• Task 1:
Decide whether each statement below agrees with the forum post on nailing rigid foam boards to plywood. Answer yes or no and quote the words of the post that settle it. (a) The exposed ceiling beams are spaced 24 inches on center. (b) The planned plywood sheathing is 1/2 inch thick. (c) The writer intends to use open-cell foam.
• Task 2:
Answer these questions using the forum post on nailing rigid foam boards to plywood.
(a) In what area does the writer live?
(b) What forms the top layer of the existing roof system?
(c) Why can't the nails penetrate the plywood?
• Task 3:
Set down the part of the forum post on nailing rigid foam boards to plywood that opens with the words containing "Live in SF Bay" and closes with "for higher R-values.".

• Provided text:
[Start of Attachment]
# Nailing Rigid Foam Boards to Plywood



## Buscador (Feb 5, 2012)

Live in SF Bay Area (CA) in an Eichler-style house built with a low-sloped, hot roof and no insulation. The existing roof system is composed of (top to bottom) tar & gravel roofing, celotex fiber board, and 3”x 6” exposed ceiling beams placed 24” OC. Plan to re-sheath the beams, add insulation and re-roof.

Would like to install 3/4" structural plywood above the beams, then rigid polyurethane boards/panels (1”-2” thick), followed by external roof (most likely a spray-applied foam). Using closed-cell foam for higher R-values.

My question is how to attach the rigid foam panels to the plywood. Since the plywood’s lower surface is exposed to the interior of the house, the nails can’t penetrate the plywood or else they would be visible. Full nailing depth is limited to areas where the nails are located immediately above the beams.

How do I secure the rigid foam panels to the substrate and stay within building code for fasteners and nailing patterns to plywood sheathing. Are nails allowed to "not" penetrate the structural plywood and is there a minimum nailing depth?
[End of Attachment]
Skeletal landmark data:
[Start of Attachment]
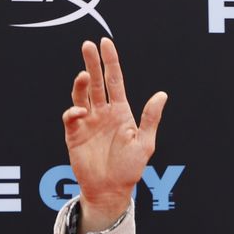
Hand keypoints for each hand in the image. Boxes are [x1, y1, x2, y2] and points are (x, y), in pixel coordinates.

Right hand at [62, 38, 166, 231]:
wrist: (111, 190)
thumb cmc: (129, 168)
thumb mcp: (145, 143)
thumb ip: (150, 118)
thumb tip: (162, 95)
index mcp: (121, 112)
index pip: (115, 81)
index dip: (111, 62)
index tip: (105, 43)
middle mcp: (103, 113)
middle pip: (96, 82)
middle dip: (92, 63)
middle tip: (87, 45)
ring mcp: (87, 122)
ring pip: (81, 95)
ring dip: (81, 83)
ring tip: (84, 74)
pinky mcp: (74, 134)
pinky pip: (71, 116)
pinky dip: (74, 110)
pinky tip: (81, 111)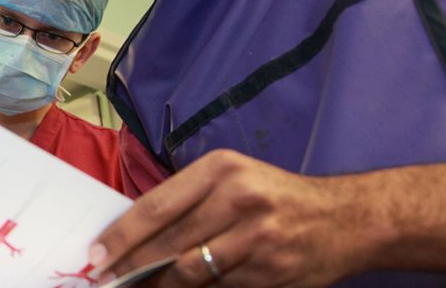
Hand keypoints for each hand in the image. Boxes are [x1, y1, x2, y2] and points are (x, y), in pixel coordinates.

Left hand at [90, 150, 374, 286]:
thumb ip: (185, 200)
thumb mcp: (232, 179)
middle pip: (168, 245)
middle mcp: (239, 200)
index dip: (120, 237)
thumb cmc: (275, 197)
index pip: (155, 207)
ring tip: (138, 287)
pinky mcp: (272, 273)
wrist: (350, 218)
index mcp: (221, 170)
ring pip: (190, 273)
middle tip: (106, 281)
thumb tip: (129, 233)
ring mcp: (258, 240)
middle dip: (131, 268)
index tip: (95, 256)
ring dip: (159, 286)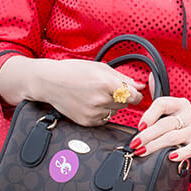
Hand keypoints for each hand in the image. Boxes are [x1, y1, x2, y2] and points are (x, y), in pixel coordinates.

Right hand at [8, 57, 145, 125]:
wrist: (49, 82)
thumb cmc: (74, 71)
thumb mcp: (102, 68)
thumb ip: (124, 78)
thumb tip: (141, 86)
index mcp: (107, 84)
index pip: (135, 97)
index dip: (134, 94)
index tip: (131, 92)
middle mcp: (101, 100)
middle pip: (125, 104)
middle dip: (121, 97)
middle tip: (106, 90)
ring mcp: (93, 113)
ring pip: (115, 112)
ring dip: (111, 105)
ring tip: (95, 95)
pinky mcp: (86, 122)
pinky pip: (104, 120)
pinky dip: (101, 113)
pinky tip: (90, 103)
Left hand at [132, 96, 190, 167]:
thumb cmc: (182, 129)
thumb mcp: (172, 113)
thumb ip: (160, 101)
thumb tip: (150, 76)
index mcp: (181, 104)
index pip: (163, 104)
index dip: (149, 115)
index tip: (139, 127)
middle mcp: (190, 114)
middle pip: (165, 124)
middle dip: (147, 135)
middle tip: (135, 144)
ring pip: (172, 137)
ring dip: (155, 146)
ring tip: (142, 153)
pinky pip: (189, 149)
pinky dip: (179, 153)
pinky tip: (170, 157)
[End of Attachment]
• Exercise result 1:
(a) Yes: "3”x 6” exposed ceiling beams placed 24” OC"
(b) No: "install 3/4" structural plywood above the beams"
(c) No: "Using closed-cell foam for higher R-values."

• Exercise result 2:
(a) The SF Bay Area (CA).
(b) Tar & gravel roofing.
(c) The plywood's lower surface is exposed to the interior of the house, so the nails would be visible.

• Exercise result 3:
Live in SF Bay Area (CA) in an Eichler-style house built with a low-sloped, hot roof and no insulation. The existing roof system is composed of (top to bottom) tar & gravel roofing, celotex fiber board, and 3”x 6” exposed ceiling beams placed 24” OC. Plan to re-sheath the beams, add insulation and re-roof.

Would like to install 3/4" structural plywood above the beams, then rigid polyurethane boards/panels (1”-2” thick), followed by external roof (most likely a spray-applied foam). Using closed-cell foam for higher R-values.